__TO-DO ITEM__: What you return must match the listing below line for line, minus its pictures.

__DATA SECTION__:

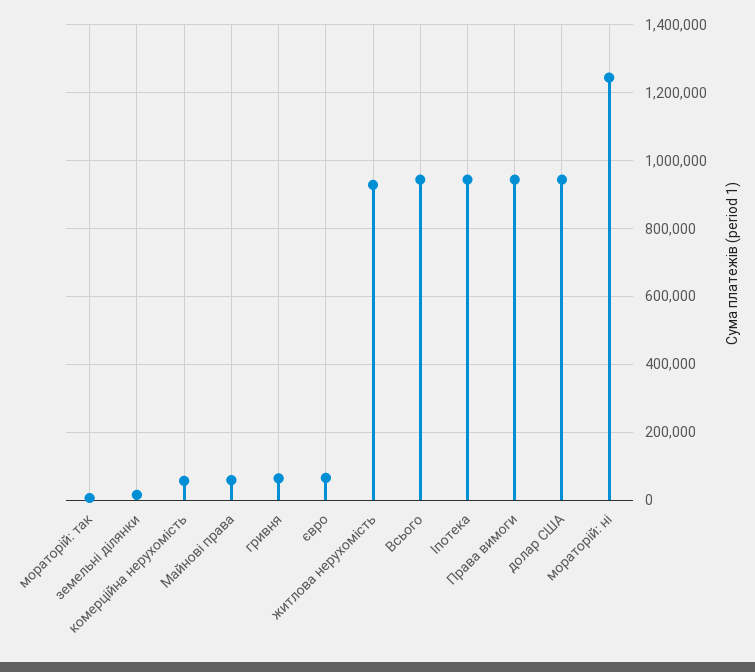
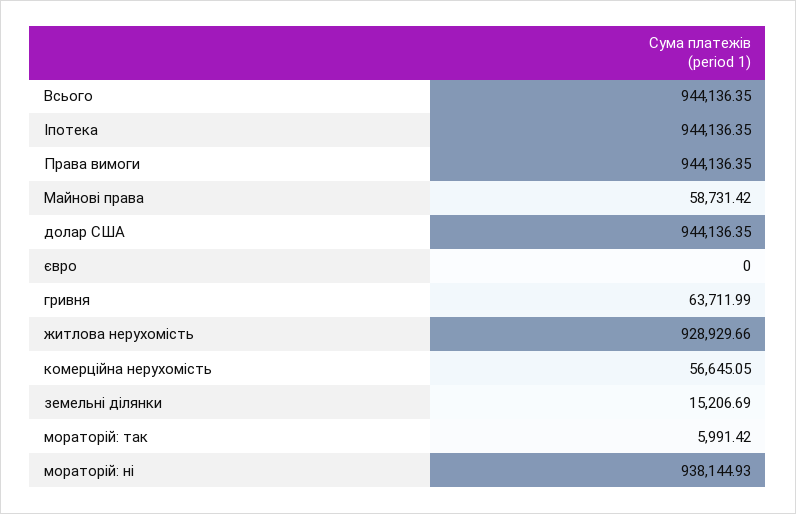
євро: 60000 -> 0
мораторій: ні: 1240000 -> 938144.93

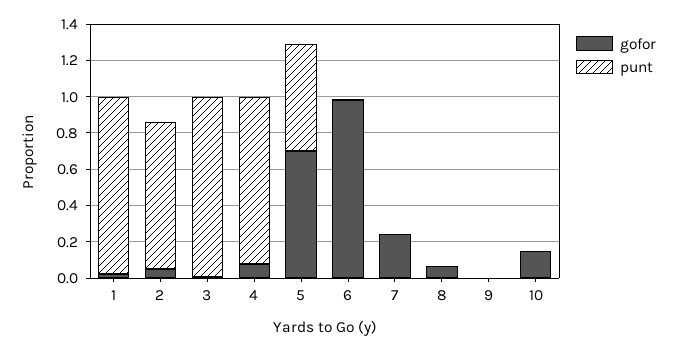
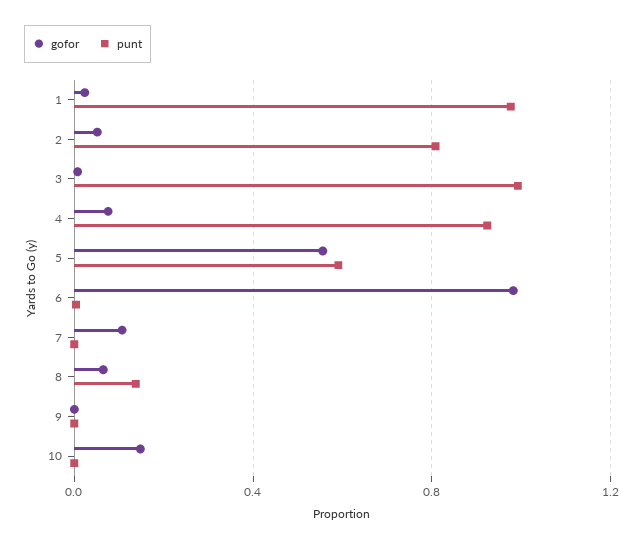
gofor, 5: 0.7 -> 0.55
gofor, 7: 0.25 -> 0.1
punt, 8: 0 -> 0.15

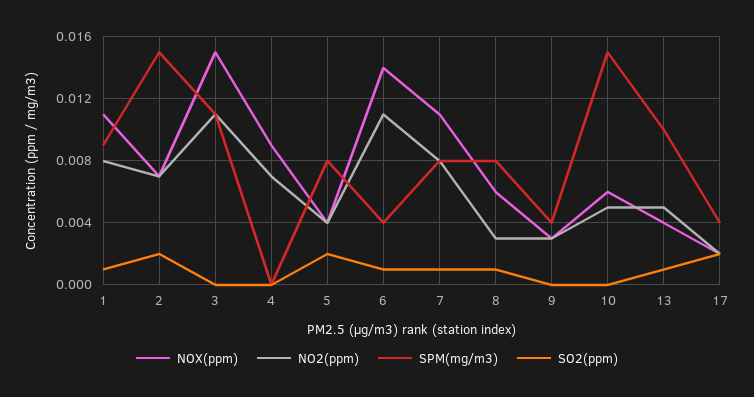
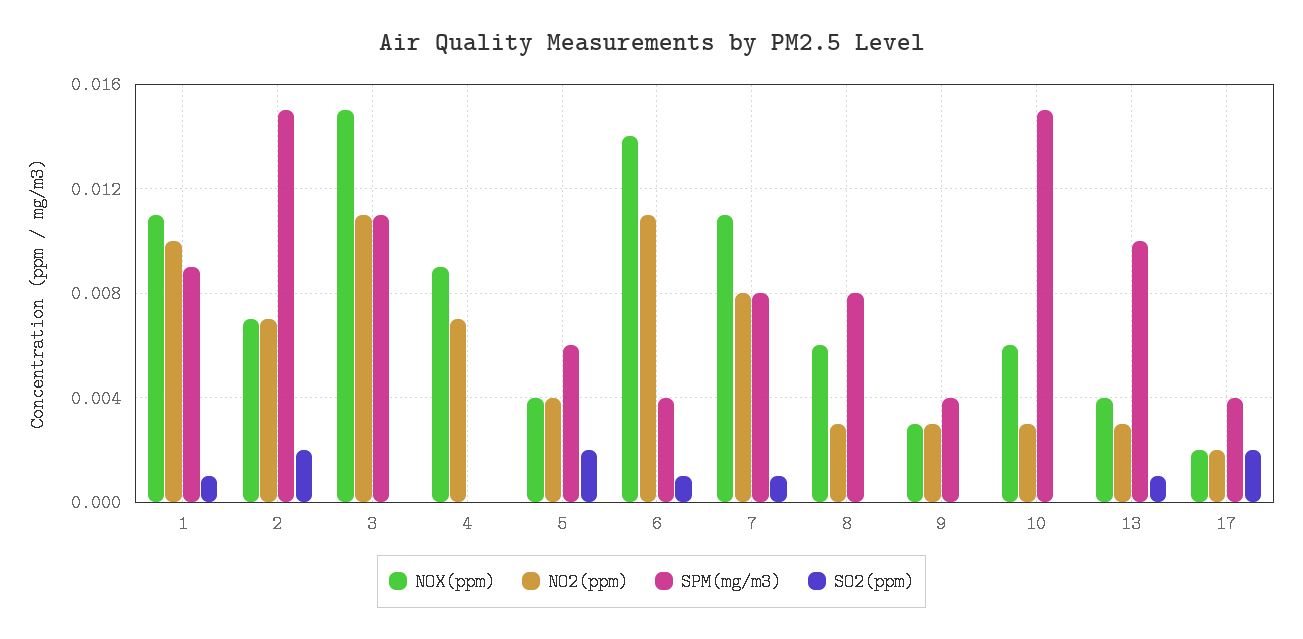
NO2(ppm), 1: 0.008 -> 0.01
SPM(mg/m3), 5: 0.008 -> 0.006
SO2(ppm), 8: 0.001 -> 0
NO2(ppm), 10: 0.005 -> 0.003
NO2(ppm), 13: 0.005 -> 0.003

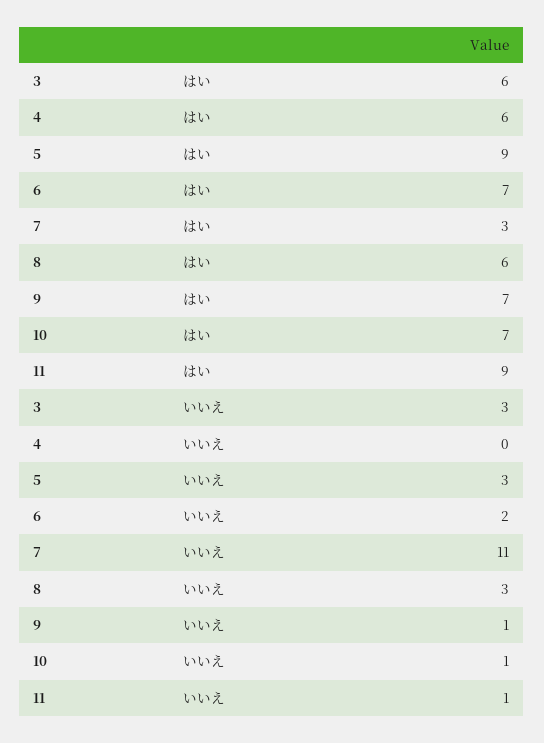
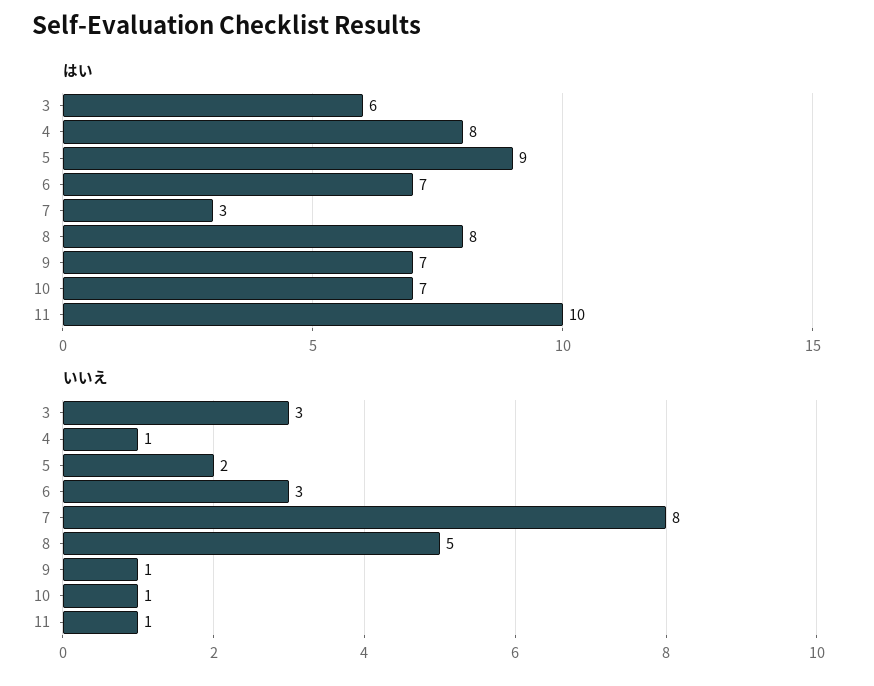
はい, 4: 6 -> 8
はい, 8: 6 -> 8
はい, 11: 9 -> 10
いいえ, 4: 0 -> 1
いいえ, 5: 3 -> 2
いいえ, 6: 2 -> 3
いいえ, 7: 11 -> 8
いいえ, 8: 3 -> 5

__SOLVED PROBLEM__:
євро: 60000 -> 0
мораторій: ні: 1240000 -> 938144.93

gofor, 5: 0.7 -> 0.55
gofor, 7: 0.25 -> 0.1
punt, 8: 0 -> 0.15

NO2(ppm), 1: 0.008 -> 0.01
SPM(mg/m3), 5: 0.008 -> 0.006
SO2(ppm), 8: 0.001 -> 0
NO2(ppm), 10: 0.005 -> 0.003
NO2(ppm), 13: 0.005 -> 0.003

はい, 4: 6 -> 8
はい, 8: 6 -> 8
はい, 11: 9 -> 10
いいえ, 4: 0 -> 1
いいえ, 5: 3 -> 2
いいえ, 6: 2 -> 3
いいえ, 7: 11 -> 8
いいえ, 8: 3 -> 5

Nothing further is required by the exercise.